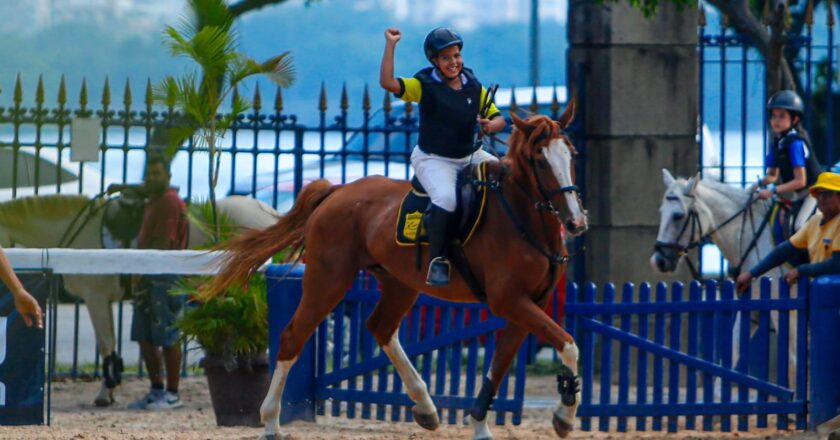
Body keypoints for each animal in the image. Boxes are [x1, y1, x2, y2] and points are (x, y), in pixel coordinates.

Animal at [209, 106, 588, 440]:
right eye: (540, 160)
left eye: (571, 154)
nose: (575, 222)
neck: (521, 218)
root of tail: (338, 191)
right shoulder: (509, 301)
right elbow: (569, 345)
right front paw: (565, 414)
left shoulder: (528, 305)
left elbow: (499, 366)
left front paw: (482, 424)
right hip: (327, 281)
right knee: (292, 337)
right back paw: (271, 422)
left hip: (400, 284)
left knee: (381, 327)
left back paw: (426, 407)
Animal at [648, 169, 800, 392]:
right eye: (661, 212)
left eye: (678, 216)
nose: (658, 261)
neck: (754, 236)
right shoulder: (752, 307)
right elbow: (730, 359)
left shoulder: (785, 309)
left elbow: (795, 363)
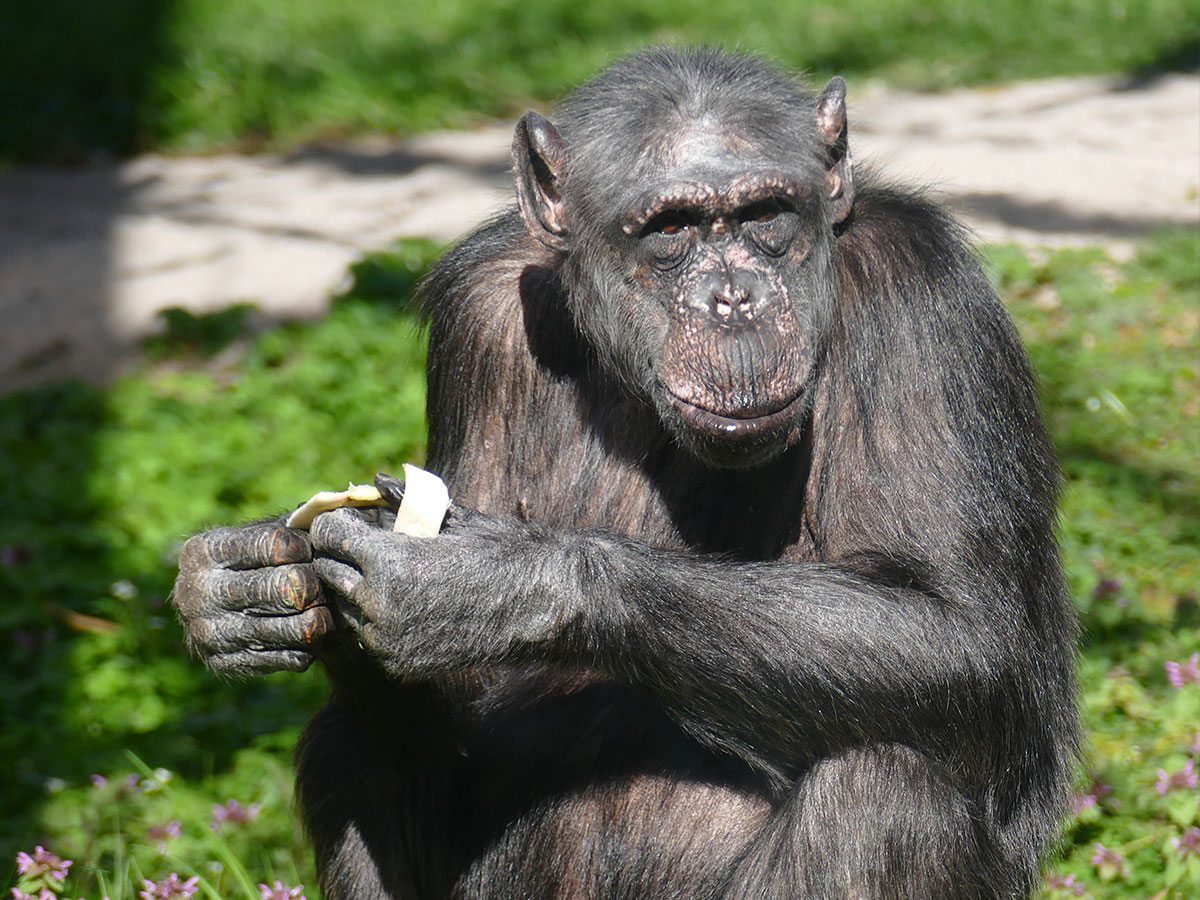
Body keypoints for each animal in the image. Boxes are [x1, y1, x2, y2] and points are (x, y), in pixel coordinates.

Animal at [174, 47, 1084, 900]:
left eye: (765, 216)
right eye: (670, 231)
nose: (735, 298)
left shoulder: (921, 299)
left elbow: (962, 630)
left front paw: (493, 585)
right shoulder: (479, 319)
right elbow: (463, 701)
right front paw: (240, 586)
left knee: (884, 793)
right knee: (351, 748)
● ● ●
(Required work): Check each line above for the word "knee", and copy the lines where it appears.

(Result of this exercise):
right knee: (292, 337)
left knee: (381, 327)
left knee: (884, 793)
right knee: (351, 748)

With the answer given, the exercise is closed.